Humain, la nuova azienda statale creata da Bin Salman e che coordina molti progetti di intelligenza artificiale, nei prossimi anni potrebbe arrivare a gestire circa il 6% del carico di lavoro di intelligenza artificiale mondiale. Secondo Synergy Research Group, questo potrebbe portare l’Arabia Saudita, che attualmente gestisce meno dell’1%, da un ruolo marginale a un ruolo secondario nella fornitura di potenza di calcolo, solo a Stati Uniti e Cina.
In generale, Ryadh sta costruendo tre importanti complessi di data center destinati ad aziende straniere, che potrebbero essere almeno il 30% più economici per le attività di intelligenza artificiale rispetto a quelli degli Usa. I permessi di costruzione, se invece prendiamo il lato burocratico, vengono rilasciati in poche settimane, mentre i cavi sottomarini e le reti in fibra ottica consentono a circa quattro miliardi di persone in tre continenti di raggiungere gli hub.
Tra sfide e opportunità
C’è chi fa però notare che l’Arabia Saudita ha una scarsa competenza in materia di intelligenza artificiale. Alcuni mettono in guardia da una sovrabbondanza globale di capacità di calcolo, con governi e aziende che si affrettano a costruire data center più velocemente di quanto ne possano trarre profitto (c’è il rischio di una bolla?).

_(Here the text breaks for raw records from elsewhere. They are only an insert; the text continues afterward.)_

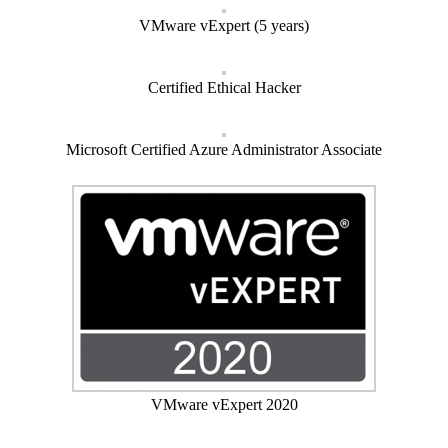
VMware vExpert (5 years)
Certified Ethical Hacker
Microsoft Certified Azure Administrator Associate
VMware vExpert 2020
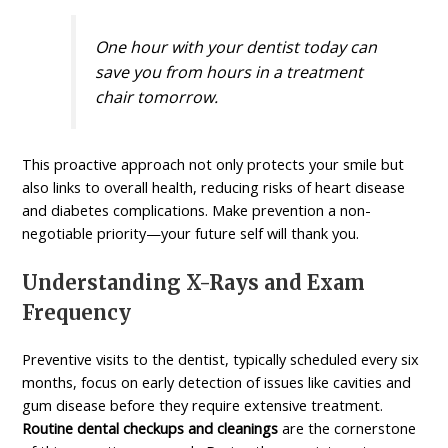
One hour with your dentist today can
save you from hours in a treatment
chair tomorrow.
This proactive approach not only protects your smile but
also links to overall health, reducing risks of heart disease
and diabetes complications. Make prevention a non-
negotiable priority—your future self will thank you.
Understanding X-Rays and Exam
Frequency
Preventive visits to the dentist, typically scheduled every six
months, focus on early detection of issues like cavities and
gum disease before they require extensive treatment.
Routine dental checkups and cleanings
are the cornerstone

Bisogna poi considerare che MBS mantiene eccellenti rapporti con Trump ma che accoglie con favore anche gli investimenti cinesi. DeepSeek, l’azienda cinese di Ia, utilizza data center di proprietà di Aramco, il colosso petrolifero saudita.

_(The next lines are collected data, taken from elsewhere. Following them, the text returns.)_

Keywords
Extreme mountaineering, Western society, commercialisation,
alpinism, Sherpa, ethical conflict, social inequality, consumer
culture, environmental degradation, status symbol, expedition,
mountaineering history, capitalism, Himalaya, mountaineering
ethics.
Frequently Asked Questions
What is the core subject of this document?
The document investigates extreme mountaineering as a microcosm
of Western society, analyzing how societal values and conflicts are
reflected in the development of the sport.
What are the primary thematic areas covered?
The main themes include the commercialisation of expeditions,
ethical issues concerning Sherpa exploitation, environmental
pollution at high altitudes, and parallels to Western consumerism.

In ogni caso, sottolinea il NYT, c’è molto più della semplice capacità dell’Arabia Saudita di trasformare la propria economia da uno stato petrolifero. Bin Salman vuole usare l’intelligenza artificiale per esercitare la stessa influenza che il suo regno ha ottenuto grazie al petrolio. Ci riuscirà? È presto per dirlo.
Intanto Ryadh può vantare Humain, sostenuta dal fondo sovrano saudita da circa 1.000 miliardi di dollari, e già attivissima. A maggio, l’azienda ha annunciato che avrebbe costruito data center, investito in start-up e sviluppato servizi di intelligenza artificiale. Ha quindi annunciato intese per l’acquisto di semiconduttori da Nvidia, AMD e Qualcomm. Ha stretto un accordo da 5 miliardi di dollari con Amazon per costruire un’infrastruttura di intelligenza artificiale. Ha anche rilasciato un chatbot arabo autodefinito, un laptop con intelligenza artificiale e uno strumento che prende appunti durante le riunioni.